--- EXERCISES ---
a) In the text on the minimum alternate tax ruling, rewrite the part starting with "The Authority for" and going on through "non-adversarial tax regime.", putting "advance rulings body" wherever "AAR" appears.
b) Name every stock index mentioned in the text on the minimum alternate tax ruling.

--- DOCUMENT SEGMENT ---
-*-*-

Having held the shares for almost 20 years, Castleton didn’t have to pay capital gains tax on the off-market transaction. To boot, India has a double taxation avoidance treaty with Mauritius. Plus, Castleton didn’t have either an office or employees in India, and being a foreign entity, it wasn’t required to maintain books of accounts in India.
So Castleton, reasonably, thought it wasn’t liable to pay any tax in India on the deal.
It had a surprise coming.
The Authority for Advance Rulings (AAR), a quasi-judicial body under the finance ministry, ruled on 14 August 2012 that the company was indeed liable to pay a tax, called minimum alternate tax (MAT), levied on companies that don’t pay income tax because of incentives and exemptions.
MAT is calculated at 18.5% of book profits, plus applicable surcharge and education cess, and foreign institutional investors (FIIs) had been hitherto exempt from it.
That’s the ruling that has returned to haunt the Bharatiya Janata Party (BJP)-led National Democratic Alliance (NDA) government, which wasn’t even in office when it was delivered by the AAR, and undermined the credibility of its promise to put in place a fair, transparent and non-adversarial tax regime.
Overseas funds took flight as the tax department, armed with the AAR’s verdict, sent notices to 68 foreign portfolio investors (FPIs) demanding a combined Rs.608 crore as MAT on past capital gains, and amid reports that it targeted netting a total of Rs.40,000 crore through the levy.
Market mayhem
The BSE Sensex entered a correction phase on 7 May, with the gauge extending the drop from its 29 January lifetime closing high of 29,681.77 points to 10%. As of Wednesday (13 May), it has fallen 0.9% year to date and 9.24% from its record-high, making it Asia’s worst performing major benchmark stock index this year, and the only one to deliver a negative return among the BRIC (Brazil, Russia, India and China) markets. Brazil’s Bovespa, China’s Shanghai Composite Index and Russia’s RTS Index have logged gains of 13.57%, 35.28% and 36.63%, respectively.

-*-*-

--- RAW DATA ---
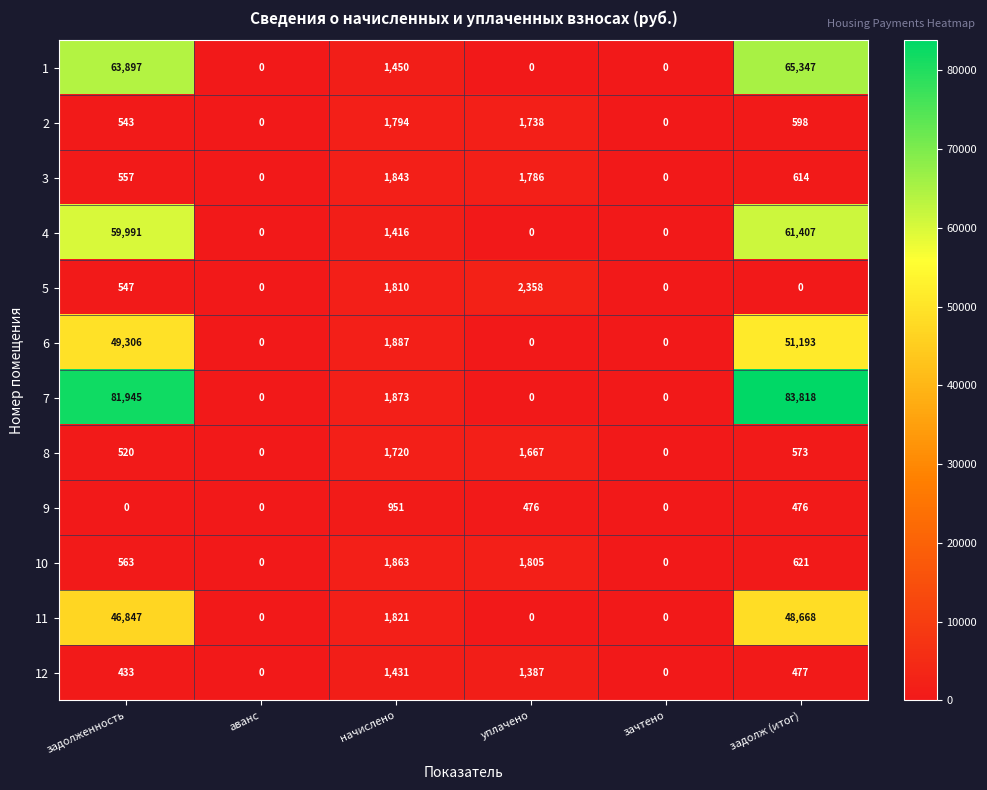

Which category has the highest value in the 11 series?

задолж (итог)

-*-*-

--- YOUR RESPONSES ---
a)
The Authority for Advance Rulings (advance rulings body), a quasi-judicial body under the finance ministry, ruled on 14 August 2012 that the company was indeed liable to pay a tax, called minimum alternate tax (MAT), levied on companies that don’t pay income tax because of incentives and exemptions.
MAT is calculated at 18.5% of book profits, plus applicable surcharge and education cess, and foreign institutional investors (FIIs) had been hitherto exempt from it.
That’s the ruling that has returned to haunt the Bharatiya Janata Party (BJP)-led National Democratic Alliance (NDA) government, which wasn’t even in office when it was delivered by the advance rulings body, and undermined the credibility of its promise to put in place a fair, transparent and non-adversarial tax regime.

b)
- BSE Sensex
- Bovespa
- Shanghai Composite Index
- RTS Index